Hablaba a veces como un poeta, como un mago, como un místico. Una vez
me dijo: "Mi mensaje no es entendido plenamente; sólo los poetas me
comprenden".
Ahora le pregunto:
- ¿Qué va a pasar con el hombre, en la suppercivilización técnica que se
avecina? ¿Cree usted que alguien volverá a preocuparse, dentro de
veinte años, del espíritu de los símbolos, en plena era de los viajes
interplanetarios con los "sputnik", los Gagarin y los Shepard? ¿No
llegará a aparecer el espíritu, "démodé"?

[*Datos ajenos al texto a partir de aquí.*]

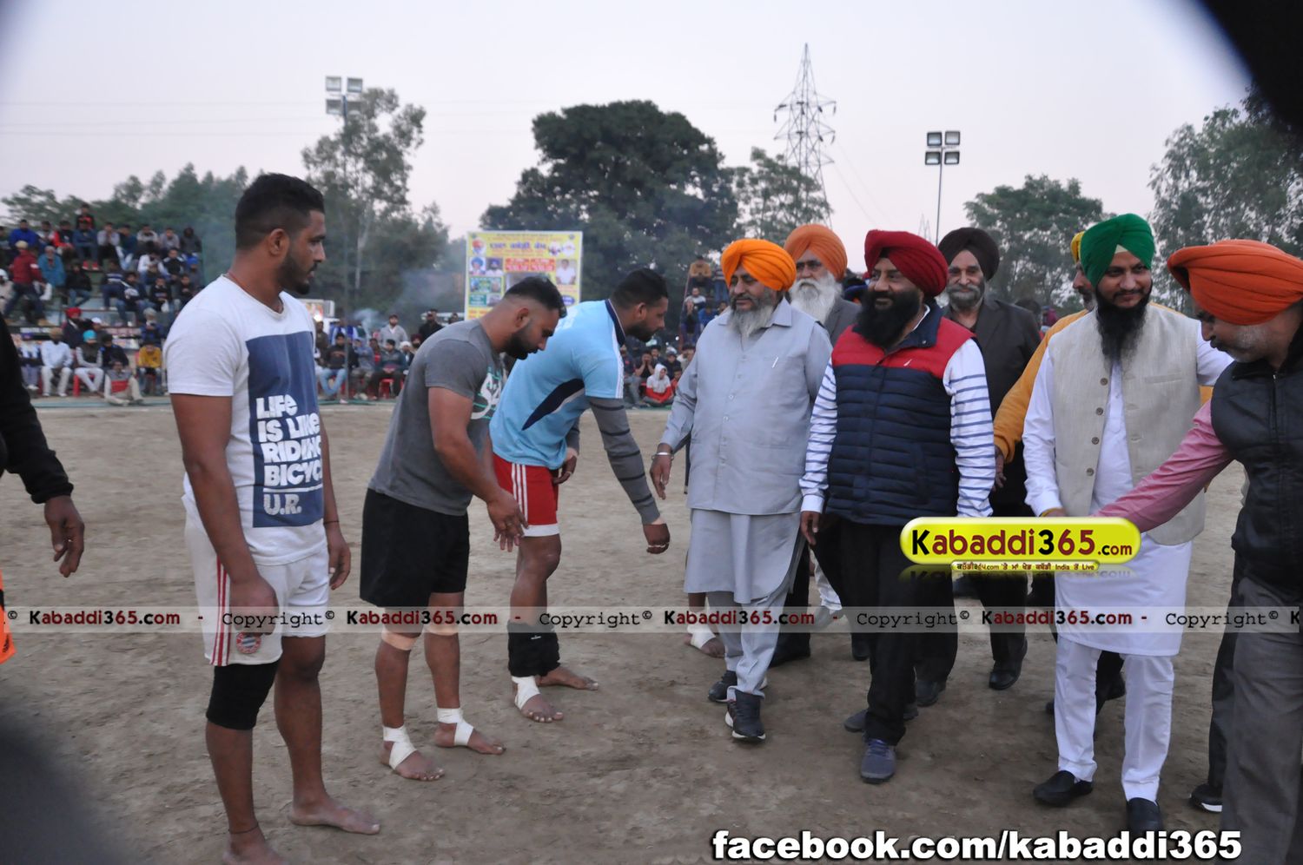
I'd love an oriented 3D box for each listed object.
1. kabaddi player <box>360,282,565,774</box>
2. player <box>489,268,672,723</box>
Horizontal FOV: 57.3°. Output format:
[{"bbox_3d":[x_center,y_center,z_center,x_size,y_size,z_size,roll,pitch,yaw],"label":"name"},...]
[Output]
[{"bbox_3d":[-0.627,0.294,3.959,0.640,1.580,0.500,4,7,27],"label":"kabaddi player"},{"bbox_3d":[-0.264,0.213,4.524,0.660,1.620,0.490,3,7,23],"label":"player"}]

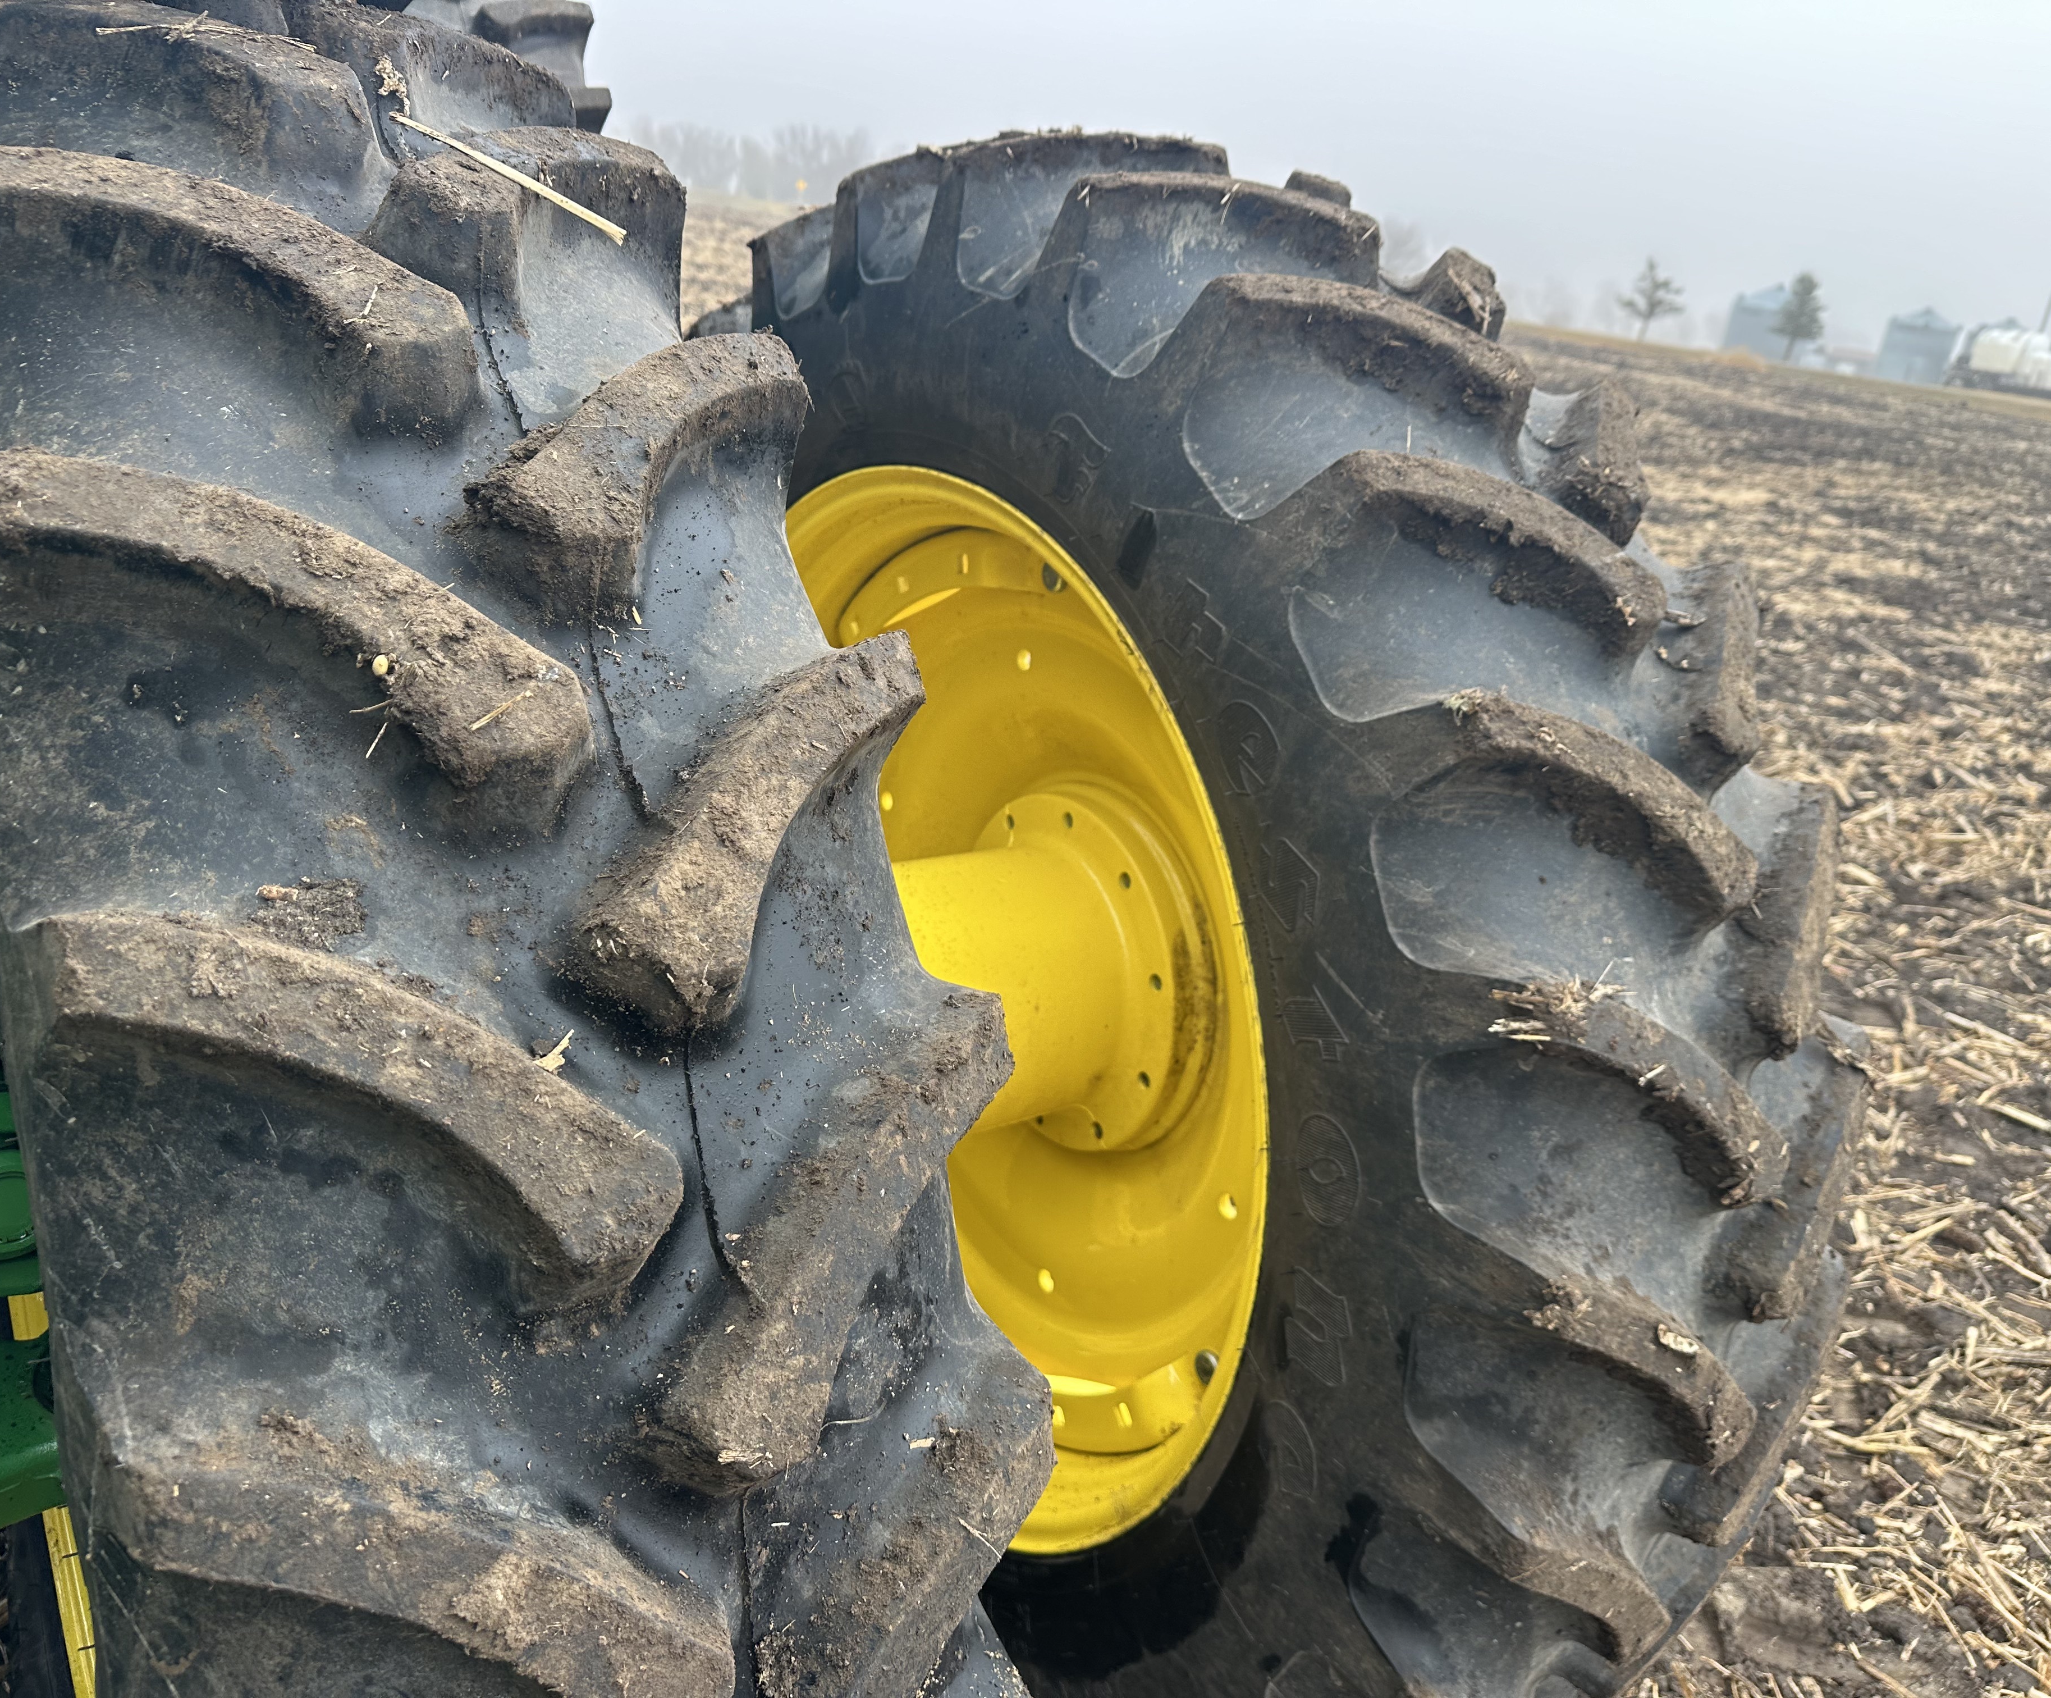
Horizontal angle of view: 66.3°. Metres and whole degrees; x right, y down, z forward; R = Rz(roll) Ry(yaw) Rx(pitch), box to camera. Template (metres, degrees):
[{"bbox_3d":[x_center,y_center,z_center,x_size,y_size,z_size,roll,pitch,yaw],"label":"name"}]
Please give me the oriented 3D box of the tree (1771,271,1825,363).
[{"bbox_3d":[60.496,-41.518,122.777,3.500,6.600,3.500,18,23,20],"label":"tree"}]

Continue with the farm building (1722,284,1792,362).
[{"bbox_3d":[63.805,-45.008,133.870,6.500,6.100,6.500,17,23,20],"label":"farm building"}]

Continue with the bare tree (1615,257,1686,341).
[{"bbox_3d":[47.760,-41.858,119.870,4.300,6.100,4.300,16,23,16],"label":"bare tree"}]

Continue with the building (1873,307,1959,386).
[{"bbox_3d":[71.816,-40.394,125.972,4.950,5.550,4.950,19,24,23],"label":"building"}]

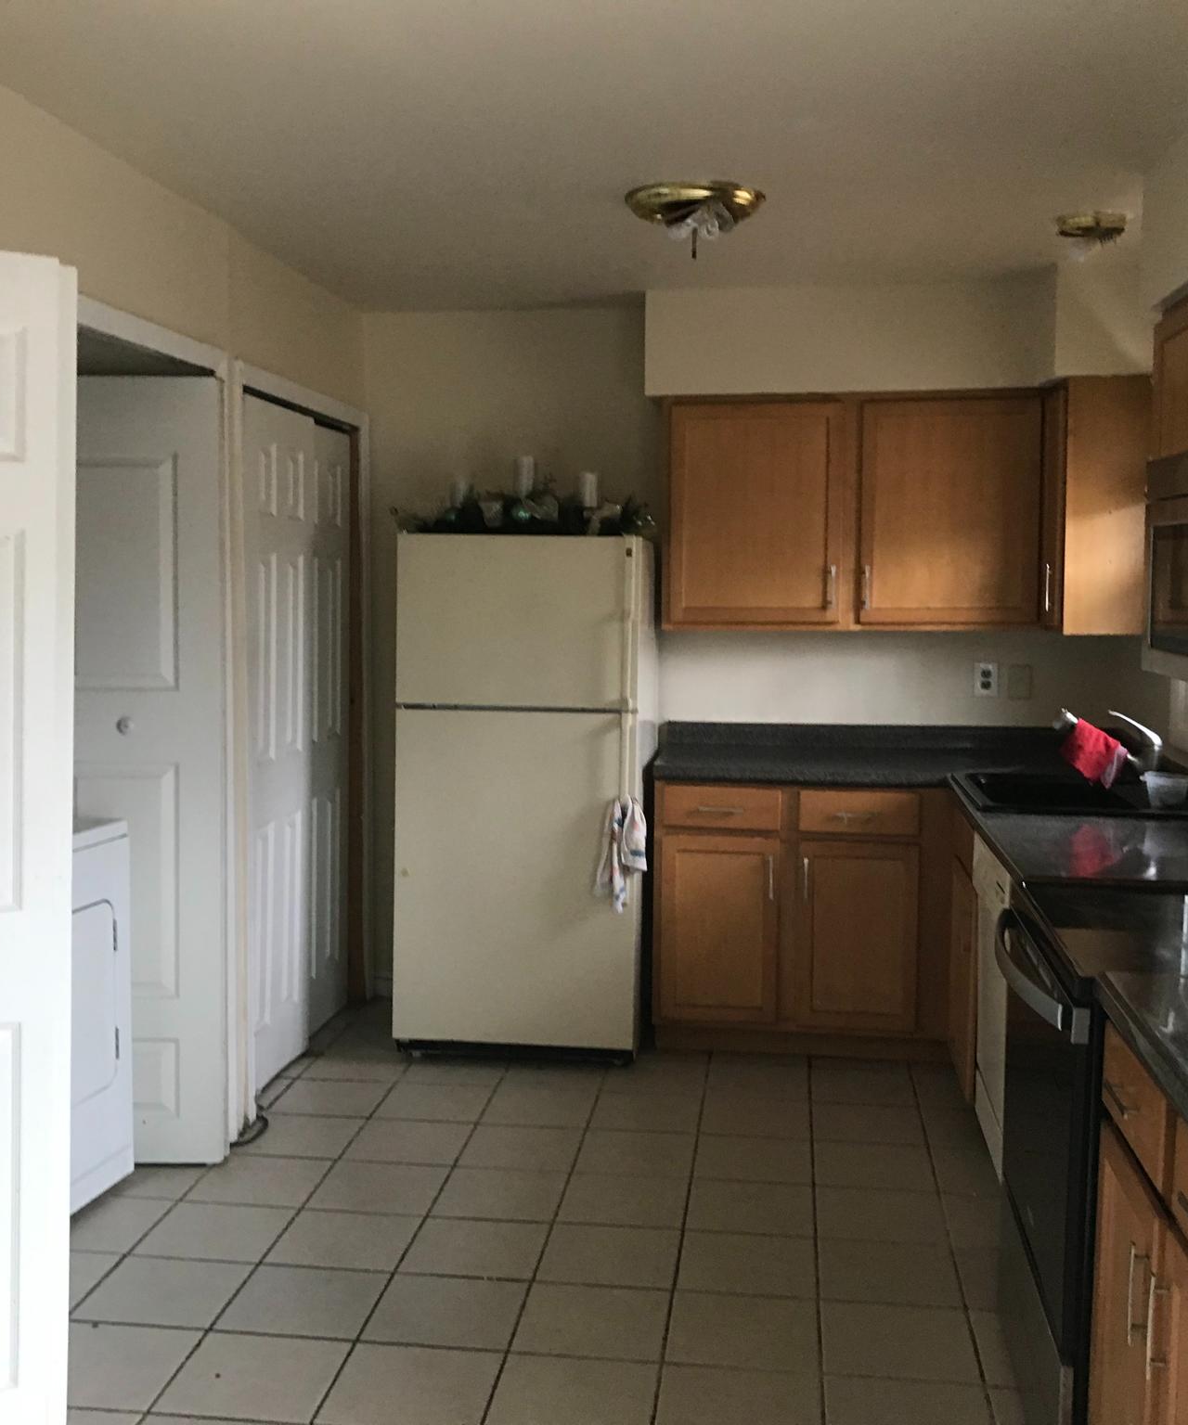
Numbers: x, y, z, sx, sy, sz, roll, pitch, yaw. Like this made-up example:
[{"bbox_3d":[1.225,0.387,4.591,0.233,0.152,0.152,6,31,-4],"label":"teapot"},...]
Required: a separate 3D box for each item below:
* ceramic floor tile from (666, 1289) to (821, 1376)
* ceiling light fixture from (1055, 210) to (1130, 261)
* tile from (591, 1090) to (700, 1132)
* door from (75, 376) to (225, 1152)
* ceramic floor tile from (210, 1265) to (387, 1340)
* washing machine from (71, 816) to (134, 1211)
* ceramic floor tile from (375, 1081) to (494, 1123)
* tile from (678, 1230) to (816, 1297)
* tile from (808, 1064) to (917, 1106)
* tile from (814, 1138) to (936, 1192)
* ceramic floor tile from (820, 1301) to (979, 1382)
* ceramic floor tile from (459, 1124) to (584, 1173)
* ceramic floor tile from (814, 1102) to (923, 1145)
[{"bbox_3d":[0.304,1.253,3.105,0.300,0.012,0.300,1,5,7],"label":"ceramic floor tile"},{"bbox_3d":[1.273,-1.210,3.953,0.185,0.095,0.185,1,5,7],"label":"ceiling light fixture"},{"bbox_3d":[0.152,1.160,4.428,0.304,0.010,0.304,1,5,7],"label":"tile"},{"bbox_3d":[-1.174,0.163,3.884,0.459,1.990,0.040,0,5,1],"label":"door"},{"bbox_3d":[-0.606,1.244,3.233,0.300,0.012,0.300,1,5,7],"label":"ceramic floor tile"},{"bbox_3d":[-1.601,0.699,3.665,0.700,1.000,0.690,2,5,14],"label":"washing machine"},{"bbox_3d":[-0.463,1.148,4.502,0.304,0.010,0.304,1,5,7],"label":"ceramic floor tile"},{"bbox_3d":[0.347,1.249,3.471,0.304,0.010,0.304,1,5,7],"label":"tile"},{"bbox_3d":[0.798,1.128,4.596,0.300,0.012,0.300,1,5,7],"label":"tile"},{"bbox_3d":[0.730,1.200,4.047,0.304,0.010,0.304,1,5,7],"label":"tile"},{"bbox_3d":[0.610,1.262,3.082,0.302,0.010,0.302,1,5,7],"label":"ceramic floor tile"},{"bbox_3d":[-0.189,1.167,4.103,0.300,0.012,0.300,1,5,7],"label":"ceramic floor tile"},{"bbox_3d":[0.759,1.152,4.292,0.302,0.010,0.302,1,5,7],"label":"ceramic floor tile"}]

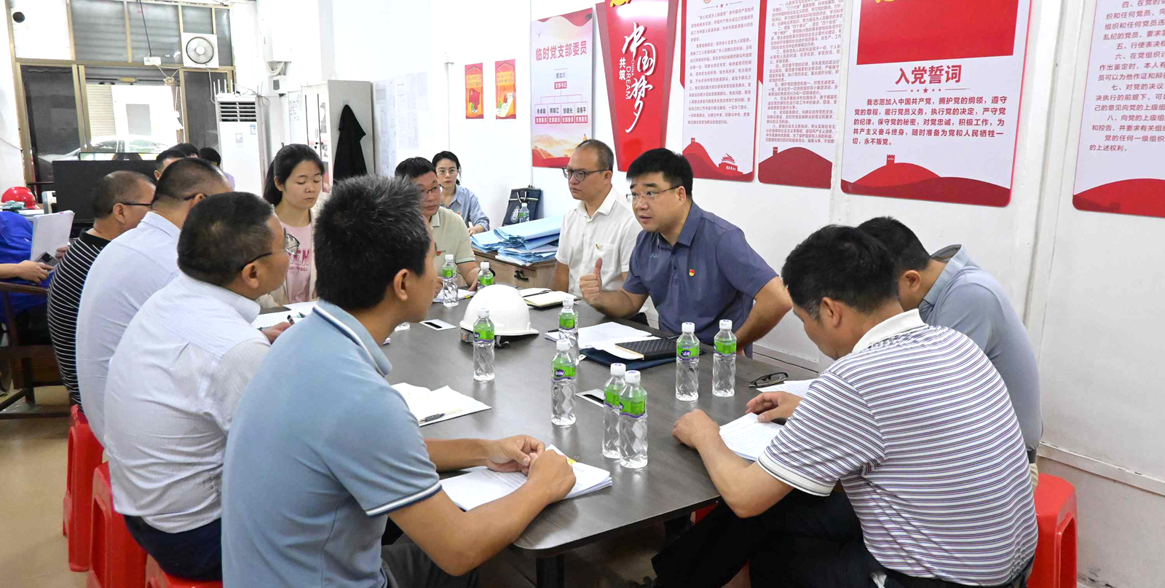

El doctor Jung sonríe maliciosamente, y afirma:
- Tarde o temprano el hombre tendrá que voolver a sí mismo, aunque desde
los astros. Todo esto que está pasando es una forma extrema de
escapismo porque es más fácil llegar a Marte que encontrarse a sí
mismo. Si el hombre no se encuentra a sí mismo, entonces corre el más
grande de todos los peligros: su aniquilación. También en los viajes al
espacio exterior hay un inconsciente intento de solucionar el más grave
de todos los problemas que el hombre deberá afrontar en el futuro: la
superpoblación.
El doctor Jung iba a seguir hablando sobre este tema importantísimo
cuando la señorita Beiley entró a decir que la hija y el yerno del
doctor Jung estaban esperando. Mi promesa de una conversación breve no
se había cumplido.
Pero ahora sé que no importa, pues mi entrevista iba a ser la última. Y
algo tal vez me lo indicaba de este modo, pues al llegar a la puerta me
detuve y volví la cabeza. Jung estaba ahí mirándome fijamente, con su
suave sonrisa y levantaba su mano para hacerme un gesto de despedida.
El último. Su mano con el anillo gnóstico. Me incliné respetuosamente.